With the end of funding from the 2009 stimulus bill, a new report revealed 47 million Americans using food stamps will have less money per month to buy meals.
Supplemental Nutrition Assistance Program, commonly called food stamps, gives assistance in buying groceries for low-income individuals and families throughout the United States, according to the United States Department of Agriculture website.
“The upcoming cuts to SNAP benefits will be significant and have far-reaching impacts on low-income individuals and families,” the report from the Center on Budget and Policy Priorities said. “They will likely increase hardship for the more than 47 million Americans who rely upon SNAP to meet their basic nutritional needs.”
The report adds Congress is “unlikely” to pass legislation to blunt the effects of the cut, but the existing levels of benefits are considered to be inadequate by some experts.
However, Regan Hopper, acting director of public affairs at the DOA’s Food and Nutrition Service, said SNAP benefits are not ending, and in fact, this change is not as drastic as many think.
“SNAP benefits are reducing,” Hopper said, “but they’re basically just being restored back to the original level of benefits before the ARRA bill took place.”
The ARRA, also known as the stimulus bill of 2009, was a temporary set of measures intended to stimulate the economy that has reached its expiration date, Hopper said.
Hopper added the Food and Nutrition Service has and will continue to provide resources such as recipes, guides to buying on a budget and other helpful links to SNAP participants.
Regardless, U.S. Rep. Gwen Moore, D-Milwaukee, expressed concern about the effects of the cut, as well as more potential SNAP reductions in the future.
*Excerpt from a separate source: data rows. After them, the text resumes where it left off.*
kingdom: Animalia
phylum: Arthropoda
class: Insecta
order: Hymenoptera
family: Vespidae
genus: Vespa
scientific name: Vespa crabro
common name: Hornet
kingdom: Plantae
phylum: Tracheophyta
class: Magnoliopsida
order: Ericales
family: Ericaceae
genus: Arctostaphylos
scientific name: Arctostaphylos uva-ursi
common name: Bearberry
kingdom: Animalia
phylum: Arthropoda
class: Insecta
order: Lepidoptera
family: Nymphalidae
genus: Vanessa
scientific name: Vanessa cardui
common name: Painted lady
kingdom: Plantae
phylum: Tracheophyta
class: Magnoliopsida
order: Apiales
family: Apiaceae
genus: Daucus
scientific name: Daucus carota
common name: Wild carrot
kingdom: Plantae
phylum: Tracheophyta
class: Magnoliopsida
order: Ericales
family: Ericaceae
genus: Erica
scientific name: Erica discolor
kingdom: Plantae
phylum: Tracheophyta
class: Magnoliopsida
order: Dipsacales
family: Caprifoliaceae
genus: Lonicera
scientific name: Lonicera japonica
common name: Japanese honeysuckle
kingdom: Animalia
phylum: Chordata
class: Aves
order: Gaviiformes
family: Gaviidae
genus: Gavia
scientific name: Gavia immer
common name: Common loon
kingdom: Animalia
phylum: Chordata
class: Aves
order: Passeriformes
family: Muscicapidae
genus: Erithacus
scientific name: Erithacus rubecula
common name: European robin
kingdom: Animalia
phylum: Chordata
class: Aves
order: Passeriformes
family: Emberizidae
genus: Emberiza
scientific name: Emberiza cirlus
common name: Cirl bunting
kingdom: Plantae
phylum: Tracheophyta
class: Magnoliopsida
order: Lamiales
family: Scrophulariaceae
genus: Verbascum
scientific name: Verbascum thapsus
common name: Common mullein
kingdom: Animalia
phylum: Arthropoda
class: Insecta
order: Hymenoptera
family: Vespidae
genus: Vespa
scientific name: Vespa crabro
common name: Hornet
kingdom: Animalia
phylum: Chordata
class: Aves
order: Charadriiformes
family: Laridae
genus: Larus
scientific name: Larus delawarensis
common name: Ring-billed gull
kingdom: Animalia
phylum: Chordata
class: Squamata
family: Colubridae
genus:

“Right here in Wisconsin, this reduction will impact over 800,000 individuals who receive FoodShare,” Moore said. “A caseload that includes mostly children, the elderly and those with disabilities.”
This loss of benefits is essentially taking away 21 meals per month for a family of four, Moore said. She added food pantries may face an increase in clientele because of the large number of families affected by the reduction.
Moore added any additional cuts, like those anticipated during the finishing of the new farm bill, would cause even more problems.
U.S. Rep. Mark Pocan, D-Madison, addressed the issue in a statement Friday.
“These types of cuts, just like the $40 billion food stamp cuts proposed by my House Republican colleagues, make millions of Americans more hungry while hurting our economy and further slowing our recovery,” Pocan said in the statement. “I urge my colleagues to join our efforts to preserve food assistance funding for those who need it most.”
Both Moore and Pocan signed on as co-sponsors on the “Extend Not Cut SNAP Benefits Act,” aiming to delay the end of increased benefits. The bill was referred to the U.S. House Agriculture Committee last week.
Tamarine Cornelius, a research analyst at the Wisconsin Council on Children and Families, addressed the council’s efforts concerning the SNAP benefit reductions.
“The House of Representatives has passed a bill that would result in some additional, very drastic cuts, about $40 billion over the next ten years,” Cornelius said. “So the effort has been mostly on not piggybacking those additional cuts on what’s already happening.”